- **Problem details**:
Copy the records below exactly as they are written.

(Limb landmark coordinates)
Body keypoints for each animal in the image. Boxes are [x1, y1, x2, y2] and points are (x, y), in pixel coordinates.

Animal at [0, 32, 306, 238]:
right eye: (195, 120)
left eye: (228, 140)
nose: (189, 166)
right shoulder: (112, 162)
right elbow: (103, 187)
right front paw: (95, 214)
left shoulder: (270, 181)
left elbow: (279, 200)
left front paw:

- **The completed task**:
Body keypoints for each animal in the image. Boxes are [x1, y1, x2, y2] and points are (x, y), in pixel coordinates.

Animal at [0, 32, 306, 238]:
right eye: (195, 120)
left eye: (228, 140)
nose: (189, 166)
right shoulder: (112, 162)
right elbow: (103, 187)
right front paw: (95, 214)
left shoulder: (270, 181)
left elbow: (279, 200)
left front paw:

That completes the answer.